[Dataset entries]
○ ○ ○ ○ ○

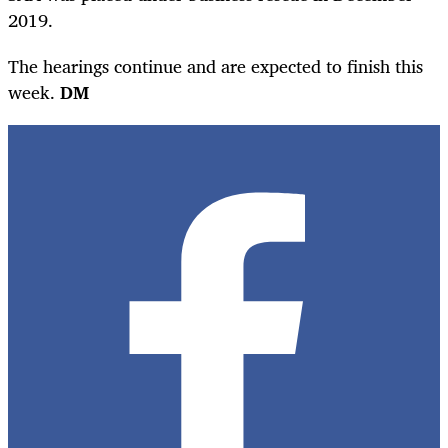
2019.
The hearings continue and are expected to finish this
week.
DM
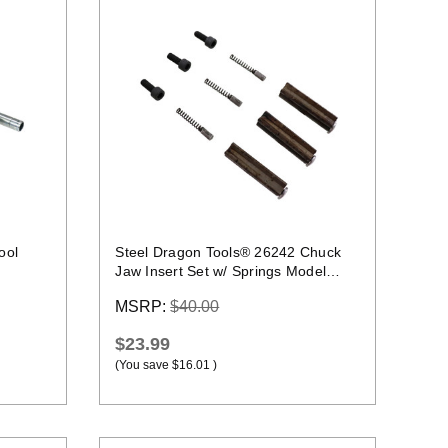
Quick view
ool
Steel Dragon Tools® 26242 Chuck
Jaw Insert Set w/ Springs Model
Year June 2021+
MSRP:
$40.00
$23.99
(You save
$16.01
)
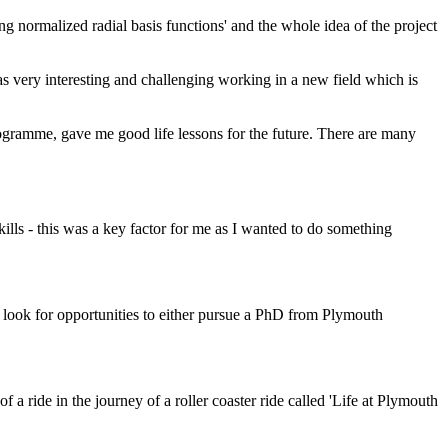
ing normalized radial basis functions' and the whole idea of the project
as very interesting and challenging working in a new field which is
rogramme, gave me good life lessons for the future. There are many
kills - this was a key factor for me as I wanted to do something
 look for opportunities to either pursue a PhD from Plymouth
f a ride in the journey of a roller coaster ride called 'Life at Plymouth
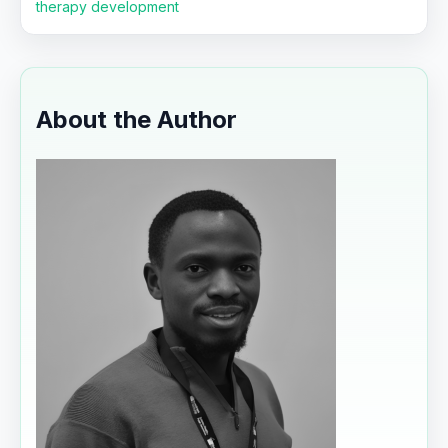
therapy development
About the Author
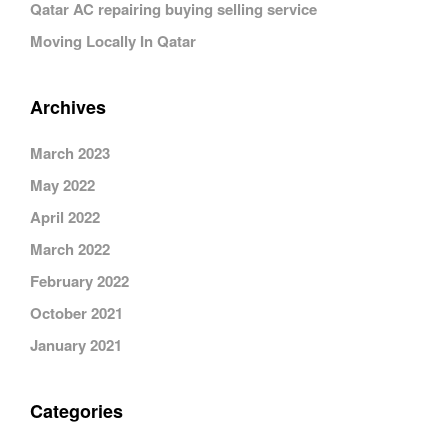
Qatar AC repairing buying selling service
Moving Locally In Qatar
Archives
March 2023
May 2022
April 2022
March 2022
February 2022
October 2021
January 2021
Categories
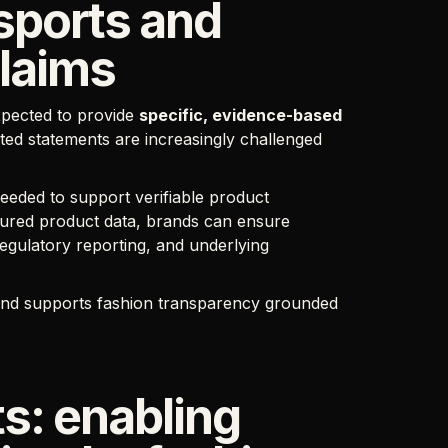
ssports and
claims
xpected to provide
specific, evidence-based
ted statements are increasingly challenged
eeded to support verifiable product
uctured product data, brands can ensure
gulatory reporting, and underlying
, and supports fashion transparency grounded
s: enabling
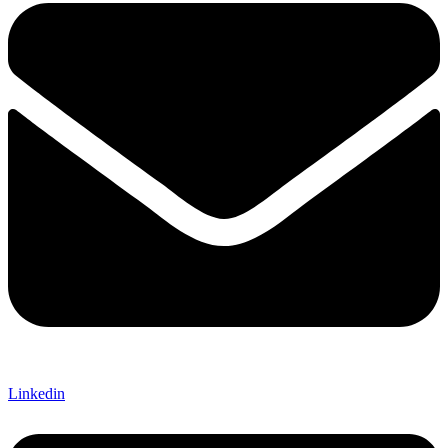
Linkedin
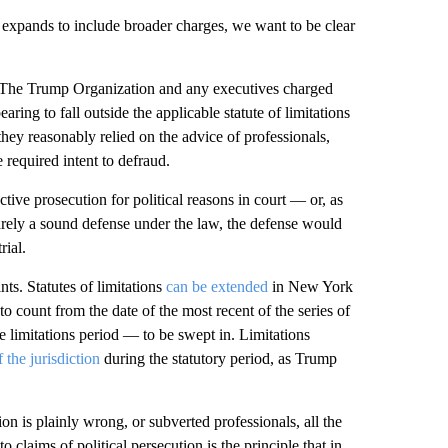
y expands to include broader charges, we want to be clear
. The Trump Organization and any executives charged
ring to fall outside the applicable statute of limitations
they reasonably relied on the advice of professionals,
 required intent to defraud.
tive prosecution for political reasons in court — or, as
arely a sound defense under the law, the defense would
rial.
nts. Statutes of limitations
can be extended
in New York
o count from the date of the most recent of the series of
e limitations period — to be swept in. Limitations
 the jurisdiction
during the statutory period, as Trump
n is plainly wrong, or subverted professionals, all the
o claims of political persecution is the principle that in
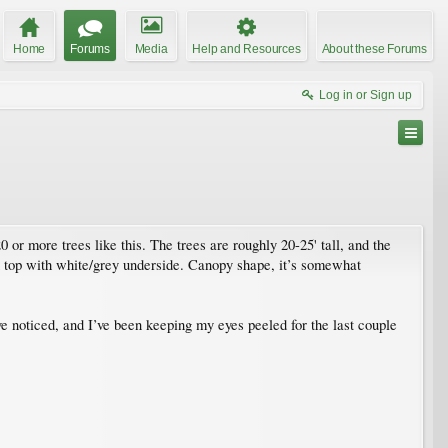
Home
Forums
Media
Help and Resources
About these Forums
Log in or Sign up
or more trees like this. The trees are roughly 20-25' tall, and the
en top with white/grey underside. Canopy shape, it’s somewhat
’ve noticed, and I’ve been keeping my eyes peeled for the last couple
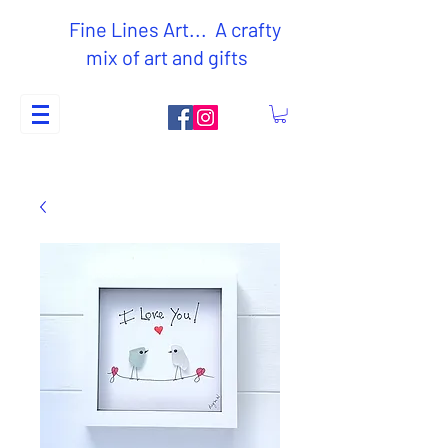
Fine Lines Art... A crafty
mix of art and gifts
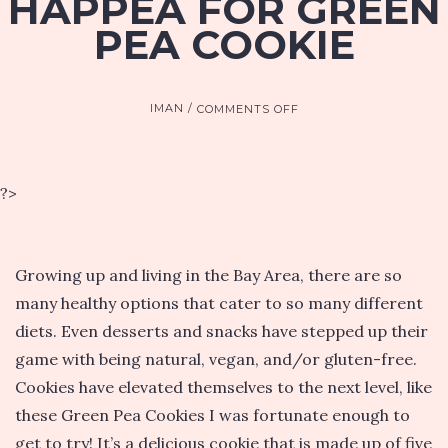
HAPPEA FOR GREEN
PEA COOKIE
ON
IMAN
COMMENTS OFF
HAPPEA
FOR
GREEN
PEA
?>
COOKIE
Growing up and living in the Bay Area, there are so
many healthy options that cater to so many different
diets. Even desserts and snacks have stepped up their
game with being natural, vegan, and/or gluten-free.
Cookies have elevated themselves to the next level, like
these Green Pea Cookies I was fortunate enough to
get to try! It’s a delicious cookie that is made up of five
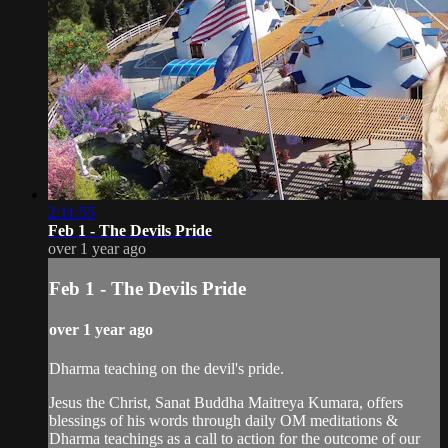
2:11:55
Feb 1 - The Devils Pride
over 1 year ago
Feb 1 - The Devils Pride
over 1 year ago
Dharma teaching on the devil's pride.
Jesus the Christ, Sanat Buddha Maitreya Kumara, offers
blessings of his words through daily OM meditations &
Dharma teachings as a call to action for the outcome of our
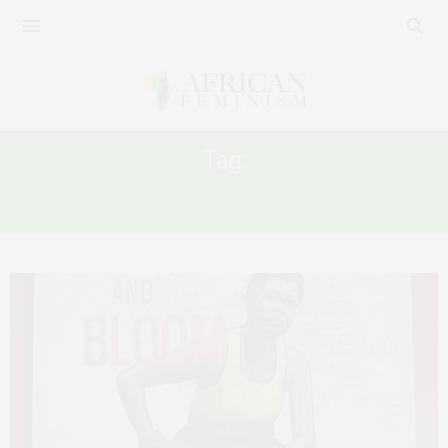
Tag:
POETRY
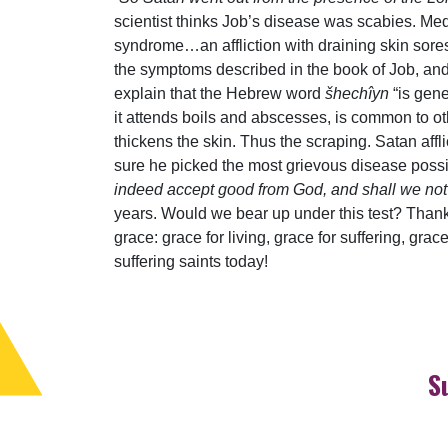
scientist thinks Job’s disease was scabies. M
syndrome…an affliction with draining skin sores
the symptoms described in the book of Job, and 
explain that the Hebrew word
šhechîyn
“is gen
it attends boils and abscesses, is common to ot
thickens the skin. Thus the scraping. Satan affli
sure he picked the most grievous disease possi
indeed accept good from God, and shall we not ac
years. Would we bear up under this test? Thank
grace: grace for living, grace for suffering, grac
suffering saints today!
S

○ ○ ○ ○ ○

If a line contains the string "this", it counts toward the total; state that total for the records above and nothing more.

4